--- About this task ---
Copy out exactly, from the entries that follow, the line holding "grad: gradien disebarkan ke operasi", the line holding "обмен, если у вас есть такая же модель в", and all lines between them, but no pictures.

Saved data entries
______
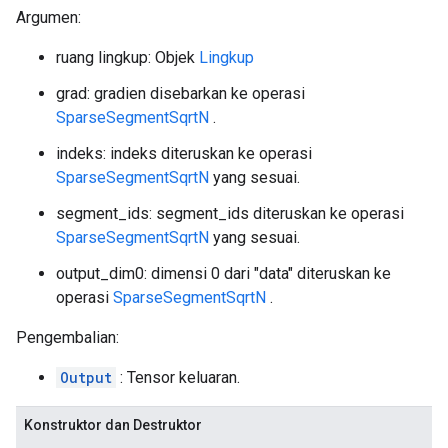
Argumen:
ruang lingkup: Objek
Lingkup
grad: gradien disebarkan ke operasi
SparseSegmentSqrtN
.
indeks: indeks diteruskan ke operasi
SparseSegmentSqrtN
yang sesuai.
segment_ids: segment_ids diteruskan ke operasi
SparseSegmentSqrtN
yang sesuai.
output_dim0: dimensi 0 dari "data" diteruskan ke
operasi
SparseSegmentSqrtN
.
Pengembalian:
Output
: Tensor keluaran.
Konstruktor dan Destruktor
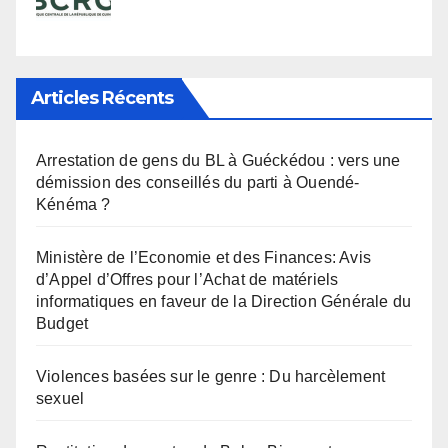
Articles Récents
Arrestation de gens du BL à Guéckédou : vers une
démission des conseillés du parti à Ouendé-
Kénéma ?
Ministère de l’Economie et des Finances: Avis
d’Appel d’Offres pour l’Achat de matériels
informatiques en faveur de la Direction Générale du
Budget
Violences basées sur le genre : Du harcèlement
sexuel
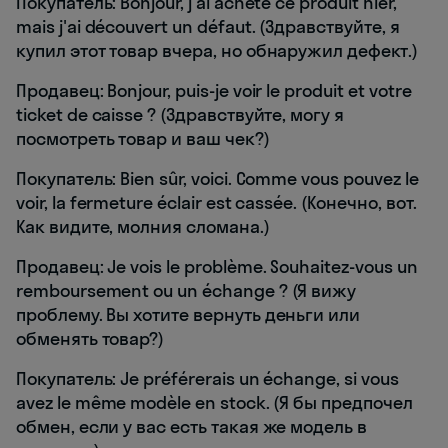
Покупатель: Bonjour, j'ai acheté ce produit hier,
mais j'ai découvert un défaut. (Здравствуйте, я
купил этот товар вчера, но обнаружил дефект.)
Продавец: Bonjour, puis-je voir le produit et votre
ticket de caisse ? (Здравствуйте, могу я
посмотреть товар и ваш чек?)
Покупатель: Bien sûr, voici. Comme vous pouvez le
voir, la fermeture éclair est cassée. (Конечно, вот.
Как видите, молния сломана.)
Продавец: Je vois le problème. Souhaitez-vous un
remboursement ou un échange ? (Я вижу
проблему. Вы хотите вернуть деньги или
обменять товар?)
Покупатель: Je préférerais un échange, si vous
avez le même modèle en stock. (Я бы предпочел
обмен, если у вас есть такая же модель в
______
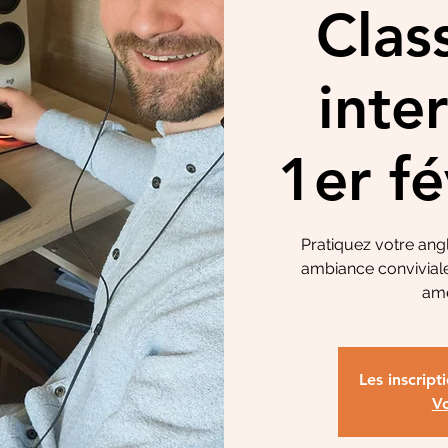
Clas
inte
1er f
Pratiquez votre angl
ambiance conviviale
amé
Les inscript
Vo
______
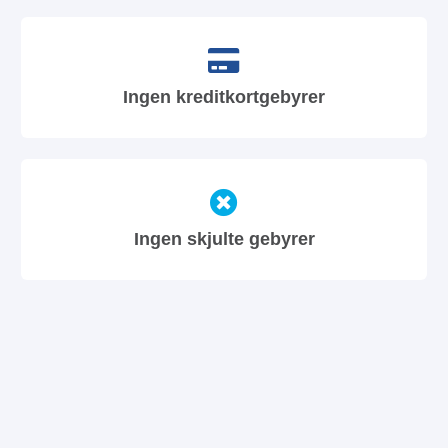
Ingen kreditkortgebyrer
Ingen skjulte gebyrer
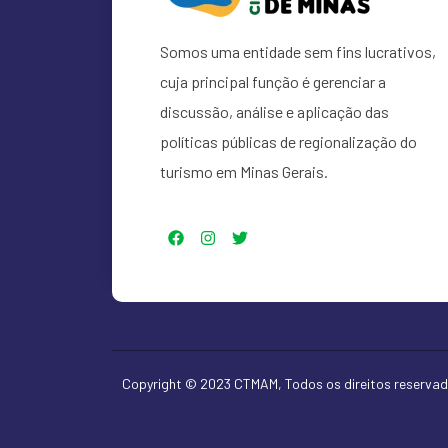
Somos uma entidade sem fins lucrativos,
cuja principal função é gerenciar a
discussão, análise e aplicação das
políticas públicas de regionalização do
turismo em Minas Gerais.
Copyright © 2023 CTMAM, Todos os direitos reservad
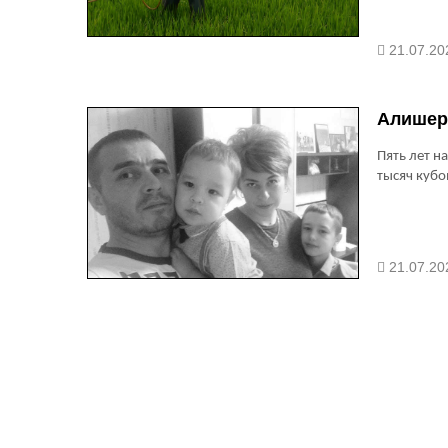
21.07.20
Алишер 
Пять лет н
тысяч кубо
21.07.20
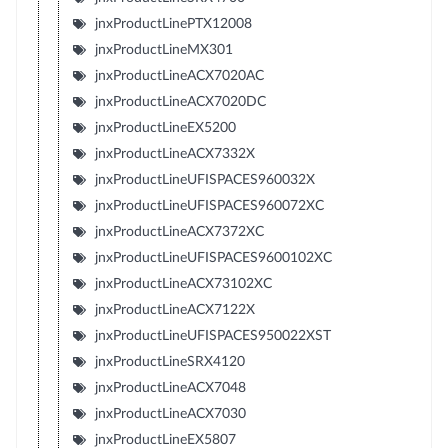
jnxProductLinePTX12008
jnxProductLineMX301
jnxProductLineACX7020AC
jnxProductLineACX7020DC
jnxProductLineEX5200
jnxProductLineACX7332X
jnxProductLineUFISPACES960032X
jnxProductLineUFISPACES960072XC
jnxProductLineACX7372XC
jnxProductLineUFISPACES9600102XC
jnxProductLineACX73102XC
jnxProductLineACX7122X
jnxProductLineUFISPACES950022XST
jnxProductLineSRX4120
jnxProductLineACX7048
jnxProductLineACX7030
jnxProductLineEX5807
______
--- Exercise solution ---
grad: gradien disebarkan ke operasi
SparseSegmentSqrtN
.
indeks: indeks diteruskan ke operasi
SparseSegmentSqrtN
yang sesuai.
segment_ids: segment_ids diteruskan ke operasi
SparseSegmentSqrtN
yang sesuai.
output_dim0: dimensi 0 dari "data" diteruskan ke
operasi
SparseSegmentSqrtN
.
Pengembalian:
Output
: Tensor keluaran.
Konstruktor dan Destruktor
Articles Récents
Arrestation de gens du BL à Guéckédou : vers une
démission des conseillés du parti à Ouendé-
Kénéma ?
Ministère de l’Economie et des Finances: Avis
d’Appel d’Offres pour l’Achat de matériels
informatiques en faveur de la Direction Générale du
Budget
Violences basées sur le genre : Du harcèlement
sexuel
Покупатель: Bonjour, j'ai acheté ce produit hier,
mais j'ai découvert un défaut. (Здравствуйте, я
купил этот товар вчера, но обнаружил дефект.)
Продавец: Bonjour, puis-je voir le produit et votre
ticket de caisse ? (Здравствуйте, могу я
посмотреть товар и ваш чек?)
Покупатель: Bien sûr, voici. Comme vous pouvez le
voir, la fermeture éclair est cassée. (Конечно, вот.
Как видите, молния сломана.)
Продавец: Je vois le problème. Souhaitez-vous un
remboursement ou un échange ? (Я вижу
проблему. Вы хотите вернуть деньги или
обменять товар?)
Покупатель: Je préférerais un échange, si vous
avez le même modèle en stock. (Я бы предпочел
обмен, если у вас есть такая же модель в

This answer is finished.